__Passage__
# 5 Cichlids, 3 with one Cloudy eye



## DonnieS (Jan 10, 2011)

Hey eveyone, well i got 5 cichlids from a friend that breeds them. All from lake Malawi. Well the second day i had had them i noticed the zebra had a cloudy eye NOT both eyes , then next morning the 2 of my Metriaclima lombardoi kenyi had one cloudy eye each. they had been scratching against the rocks so i treated tank with "Parasite Clear"tank buddies made by Jungle Laboratories . they are no longer Scratching against anything. They seem healthy, eating , bowl movements are good, colors on them are good. I noticed they have been fighting at nighttime. I read other forums and figured they might have just got an infection from a bite to the eyes or from the scratching on rocks. Well its been 2 days and the eyes seem to get a little better since treatment. i cant get a picture up .... the worst cichlid has cloudy eye with fuzz or fungus growing on it you can still see the pupils of all fish [/img]

PH 7.6
High range PH 7.8
Ammonia 0ppm
Nitrite 0ppm
Nitrate 5.0ppm
Alkalinity 120-180

29gallon tank, Filter ,Heater, Bubble machine, 
feed with Tetra Flake food once a day, they all eat , they dont spit out excess food

Not sure whats going on . if anyone has experience with this and a cure write me back .


----------



## GTZ (Apr 21, 2010)

Like you said, fungus, it's probably not a parasite and is likely cause by fighting.
Kenyi need minimum 75 gallons, that's why they're fighting. What size are the fish and what are the rest of the species?
As for treatment, do a 30% water change and vacuum, remove carbon and dose accordingly with Melafix as per their instructions.


----------



## DonnieS (Jan 10, 2011)

hey thanyou for your information, *** been doing what you said and they are getting alot better, and the fish are two 4'' two 3'' one 2 1/2'' im not really sure what species , i was told 4'' is the blue zebra , other 4'' im not sure i think Metriaclima lombardoi kenyi light blue , 2 1/2'' dark blue zebra , two 3'' i think Metriaclima estherae Red Zebra , im going to try to figure out how to load image so you can see . When i got the fish he did tell me the two are zebra and the others i forgot what kinds , i did some identity research and my guess was the Kenyi??


----------



## DonnieS (Jan 10, 2011)




----------



## GTZ (Apr 21, 2010)

Thanks for the pics, and glad to hear they're on the mend. :thumb: 
Here's my take on the fish identities (anyone else jump in here).
In the first pic:
Left - Pseudotropheus crabro (Bumblebee)
Top - Metriaclima lombardoi (Kenyi, female)
Right - Another Bumblebee
Bottom - Metriaclima Estherae (Red Zebra) and another one hiding between the rocks.
Now, unfortunately 30 gallons isn't enough for these folks, they're going to continue fighting and fish are going to die one way or another. Best thing to do would be to start over, see if you can trade them in at your LFS, or, pick up a 75gallon or larger tank.

__Extracted information__
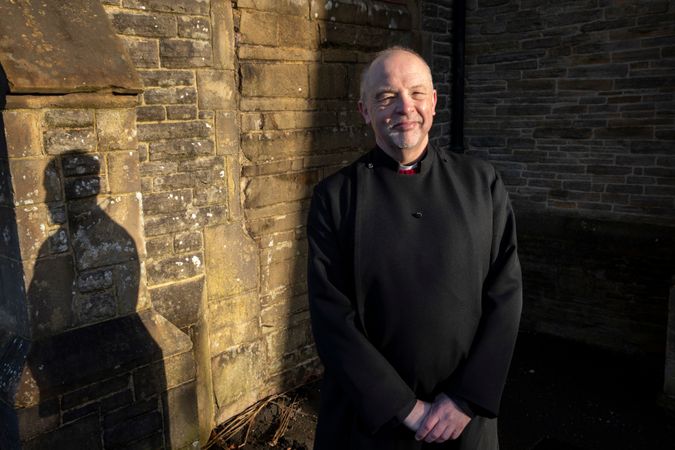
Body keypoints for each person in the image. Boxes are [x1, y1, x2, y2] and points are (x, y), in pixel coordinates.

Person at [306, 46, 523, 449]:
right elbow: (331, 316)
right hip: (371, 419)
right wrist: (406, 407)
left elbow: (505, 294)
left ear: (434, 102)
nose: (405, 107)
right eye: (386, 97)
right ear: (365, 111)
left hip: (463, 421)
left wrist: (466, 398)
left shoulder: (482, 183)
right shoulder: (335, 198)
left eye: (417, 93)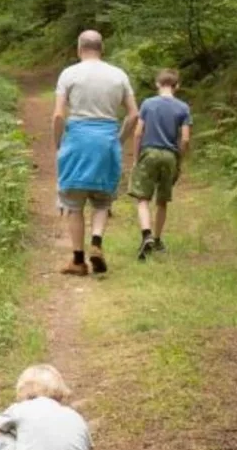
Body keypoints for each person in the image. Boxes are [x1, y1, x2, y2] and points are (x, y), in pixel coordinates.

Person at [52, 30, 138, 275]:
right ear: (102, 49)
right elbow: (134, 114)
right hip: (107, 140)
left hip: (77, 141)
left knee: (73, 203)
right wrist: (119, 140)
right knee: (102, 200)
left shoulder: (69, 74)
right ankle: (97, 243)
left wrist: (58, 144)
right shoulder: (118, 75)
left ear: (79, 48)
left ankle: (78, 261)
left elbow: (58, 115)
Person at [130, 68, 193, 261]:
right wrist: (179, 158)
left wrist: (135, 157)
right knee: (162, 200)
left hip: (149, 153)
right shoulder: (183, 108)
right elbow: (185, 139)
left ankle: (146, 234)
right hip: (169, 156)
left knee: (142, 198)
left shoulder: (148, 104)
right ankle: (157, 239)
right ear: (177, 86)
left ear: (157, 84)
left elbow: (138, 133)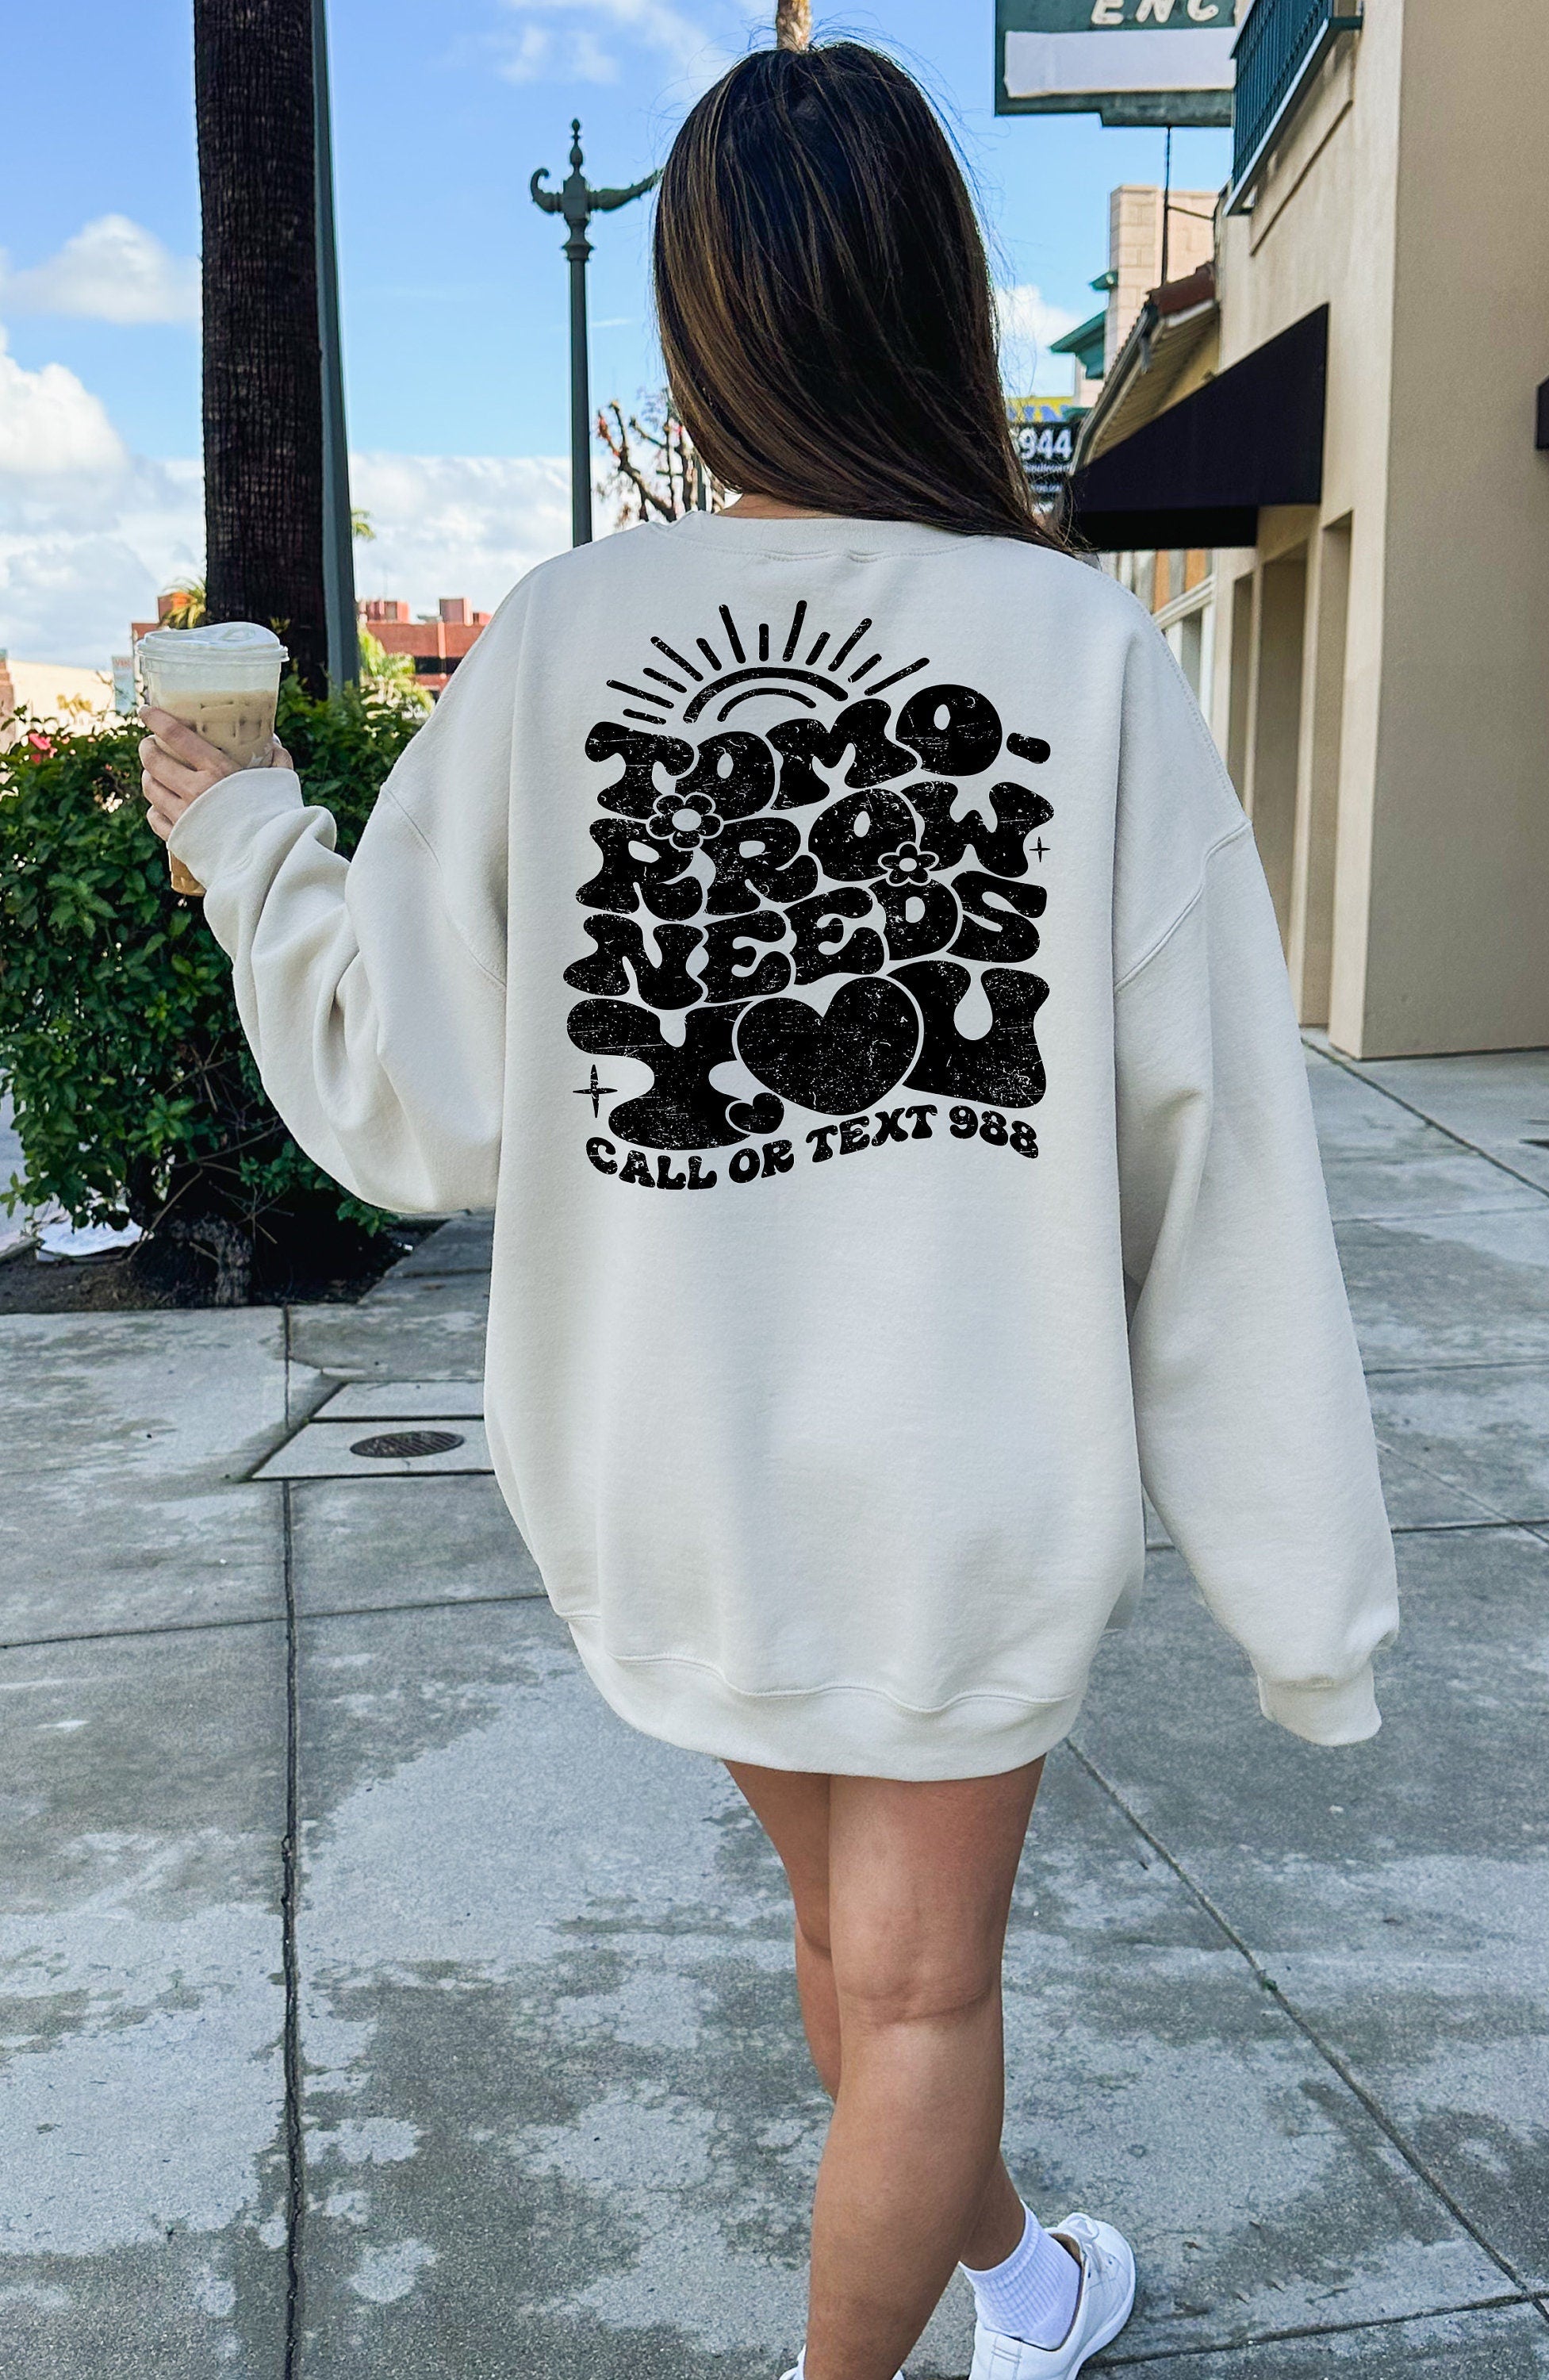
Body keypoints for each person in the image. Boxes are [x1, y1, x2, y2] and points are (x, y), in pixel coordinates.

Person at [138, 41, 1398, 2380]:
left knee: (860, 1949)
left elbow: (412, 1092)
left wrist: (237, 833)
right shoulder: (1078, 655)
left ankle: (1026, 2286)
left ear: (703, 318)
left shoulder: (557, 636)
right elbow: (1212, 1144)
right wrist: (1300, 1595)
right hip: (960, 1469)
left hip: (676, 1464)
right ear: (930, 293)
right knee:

__Set of tasks__
**A.** Answer these questions from the cichlid thread.
(i) What product did DonnieS treat the tank with after the fish were seen scratching against the rocks?
(ii) What minimum tank size does GTZ say Kenyi need?
(iii) In GTZ's identification of the first picture, which fish is on the left?
**B.** Reproduce the stretch of the cichlid thread from "Thanks for the" through "or larger tank.", word for word.

__Numbered responses__
**A.**
(i) "Parasite Clear" tank buddies, made by Jungle Laboratories
(ii) 75 gallons
(iii) Pseudotropheus crabro (Bumblebee)

**B.**
Thanks for the pics, and glad to hear they're on the mend. :thumb: 
Here's my take on the fish identities (anyone else jump in here).
In the first pic:
Left - Pseudotropheus crabro (Bumblebee)
Top - Metriaclima lombardoi (Kenyi, female)
Right - Another Bumblebee
Bottom - Metriaclima Estherae (Red Zebra) and another one hiding between the rocks.
Now, unfortunately 30 gallons isn't enough for these folks, they're going to continue fighting and fish are going to die one way or another. Best thing to do would be to start over, see if you can trade them in at your LFS, or, pick up a 75gallon or larger tank.